Decedent had resided in Le Sueur county in the neighborhood where he died for a good many years. He was not above the intelligence of mankind in general, but rather below what is generally found in the common run of men. He had experienced some differences or disagreements with his brothers, but seems to have had full confidence in his sister, Mrs. O'Leary, and there existed between them the regard for the welfare of each usually found between brother and sister; she befriended him, while he thought that his property was the motive behind whatever interest his brothers may have shown him. There was an attempt to place him under guardianship, but it failed. Wood v. Wood, 137 Minn. 252, 163 N. W. 297. We then held that the evidence there presented was sufficient to support a finding of competency on the part of decedent. In point of substance the evidence now before the court with one exception is about the same as on that appeal. After the remand of that cause, there was a motion for a new trial on the ground of newly discovered evidence, which was denied by the trial court. The order was reversed on appeal to this court, on the ground that the new evidence made a clear case of mental incompetency. The particular evidence then under consideration was a showing that decedent had disposed of all his property to his sister, without provision for his future support. The explanation given for the transaction was that decedent wanted the property to go to his sister in compensation for services rendered to him. It now appears that the transfer to his sister was a good faith transaction and under advice of counsel, not an overreaching by Mrs. O'Leary or the result of incompetence on the part of decedent. This fact changes the appearance of the transaction from the improvident character shown on the former appeal. Wood v. Wood, 140 Minn. 130, 167 N. W. 358.
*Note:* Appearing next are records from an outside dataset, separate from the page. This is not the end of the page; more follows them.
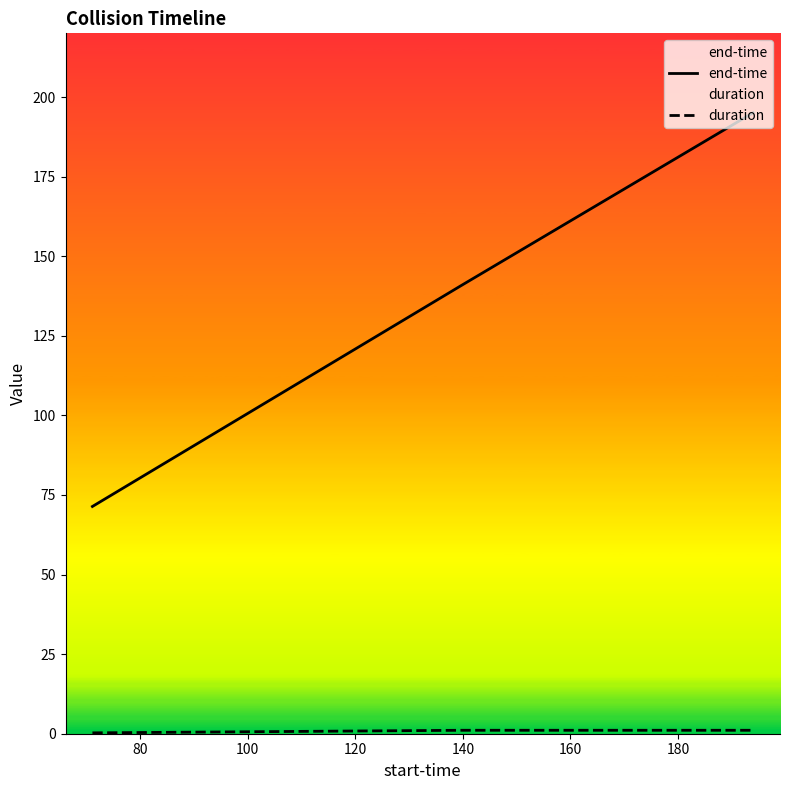

At how many categories does at least one series exceed 125?

3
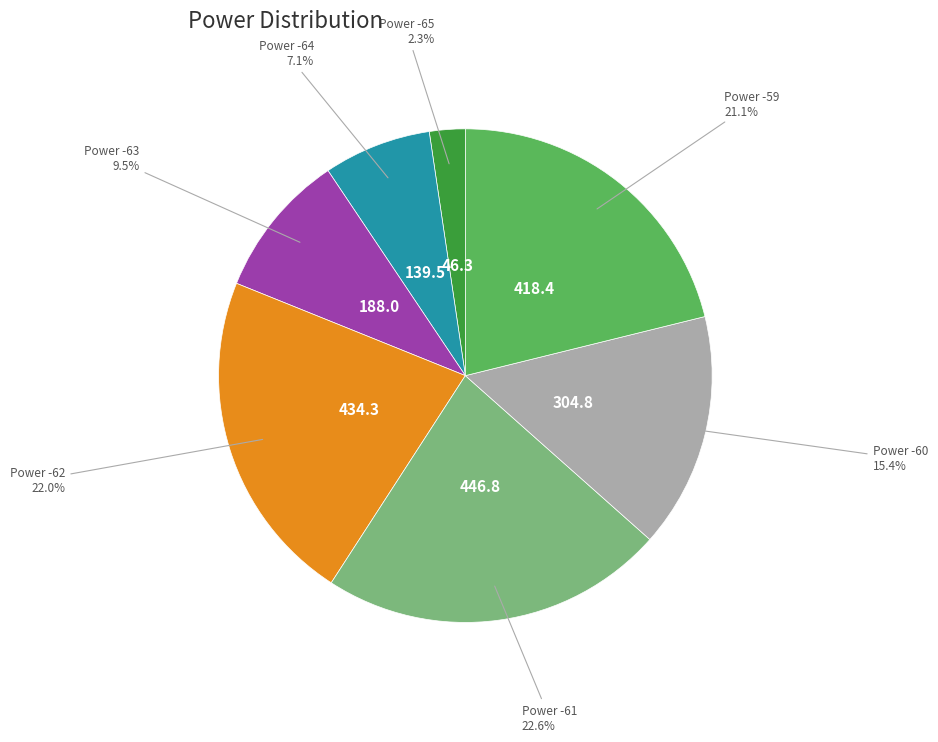

Does any single category account for the majority?

No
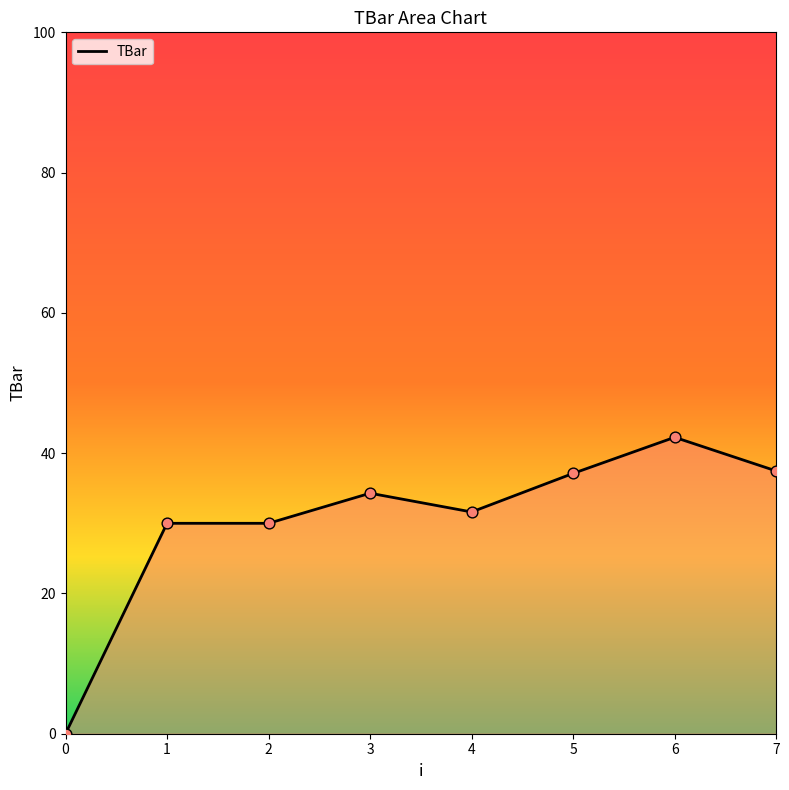

Which has a higher value, 0 or 5?

5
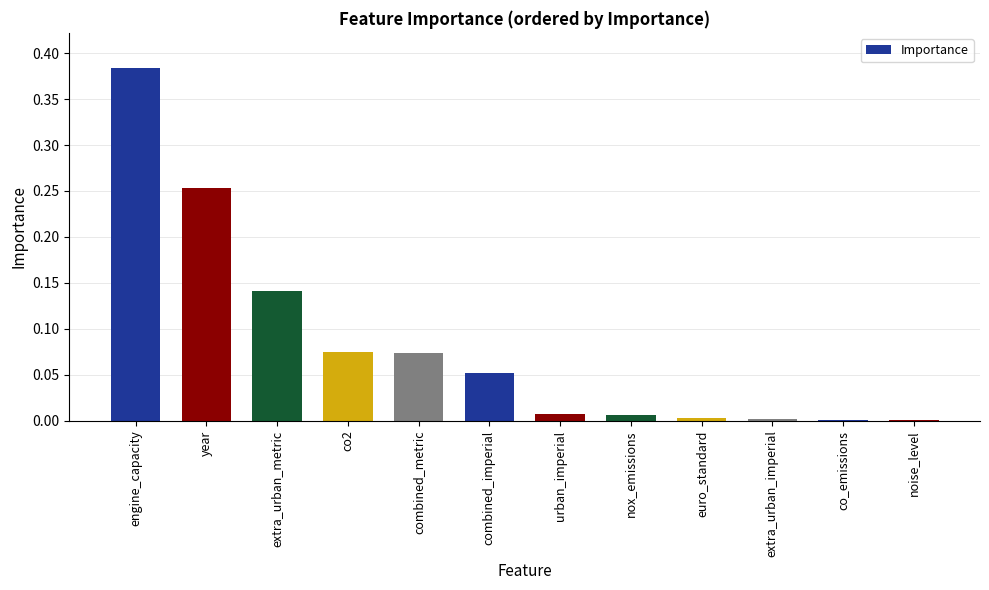

Does the chart contain stacked bars?

No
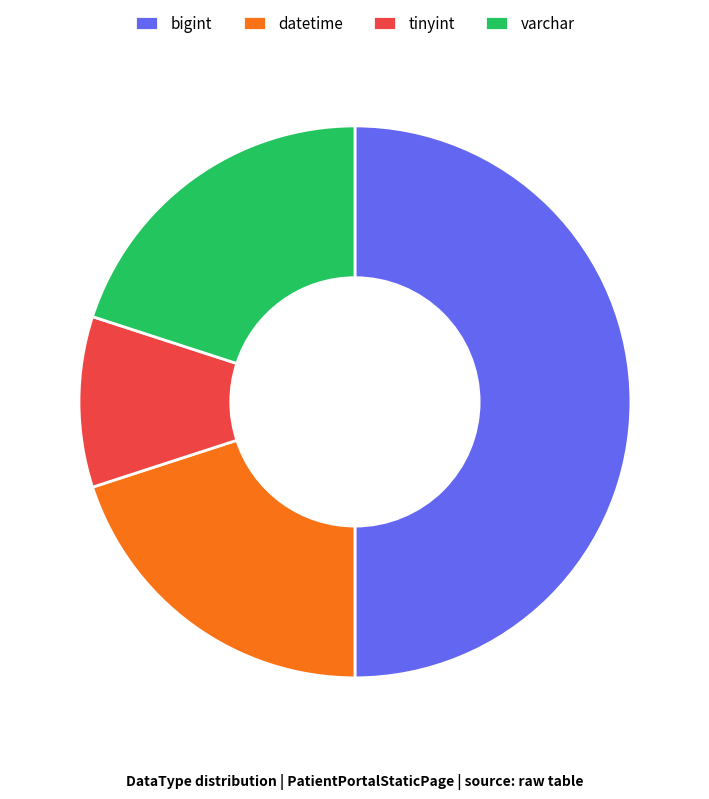

What is the largest slice in the pie chart?

bigint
Some 12 or 15 witnesses, neighbors who had known decedent for many years, testified to his average mental capacity; that he was qualified and competent to care for his property and effects. The sole witnesses to the contrary were his two brothers and their wives. The trial judge was confronted with each and all of them and was in favorable position to judge the credibility and weight to be given their testimony. Therefrom he found decedent competent to make the will, and further that no undue influence was exerted to bring the execution thereof about. And, as heretofore remarked, we find from the evidence, taken as a whole, no sufficient reason for interference. Walso v. Latterner, 143 Minn. 364, 173 N. W. 711; Woodville v. Morrill, 130 Minn. 92, 153 N. W. 131; In re Hess' Will, 48 Minn. 504, 51 N. W. 614, 31 Am. St. 665;Thill v. Freiermuth, 132 Minn. 242, 156 N. W. 260; Buck v. Buck, 126 Minn. 275, 148 N. W. 117.